To-do item: Copy out each line of the material below that contains the word "value".

..........

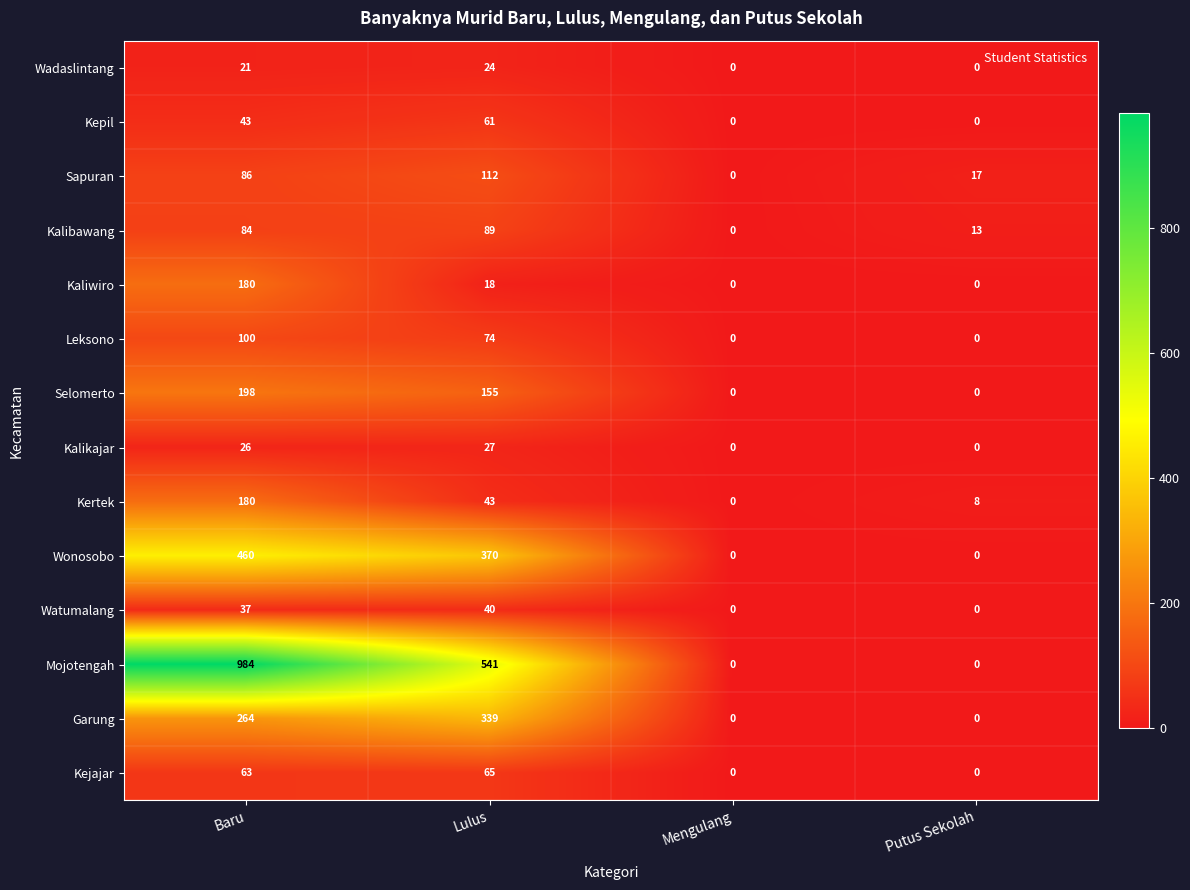

At which category is the sum across all series the highest?

Baru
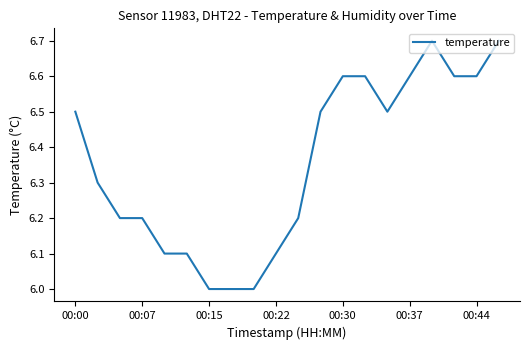

What is the greatest value displayed?

6.7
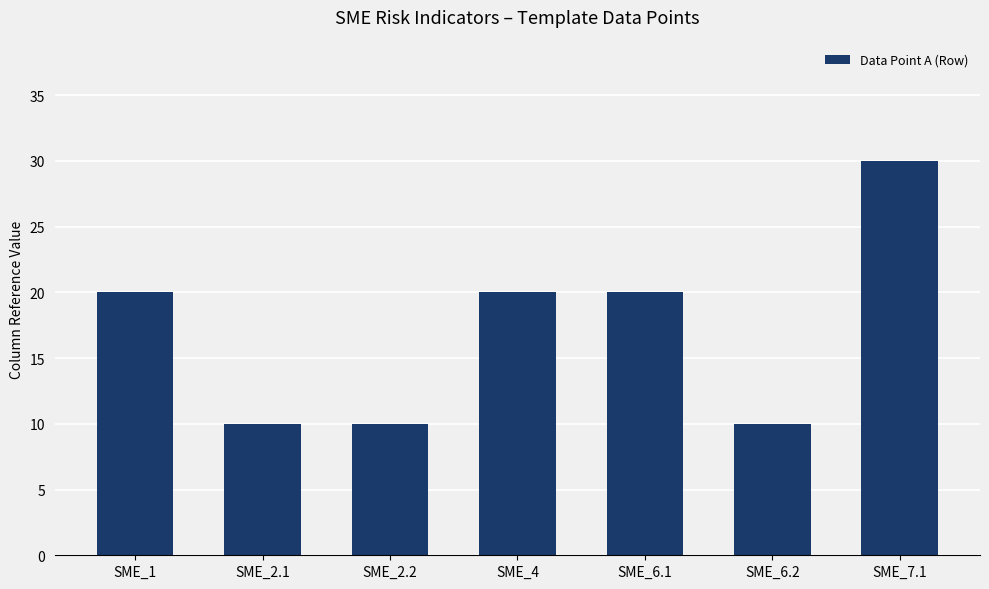

Is it true that the value at SME_6.2 is 10?

True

..........

Solved exercise:
What is the greatest value displayed?
Is it true that the value at SME_6.2 is 10?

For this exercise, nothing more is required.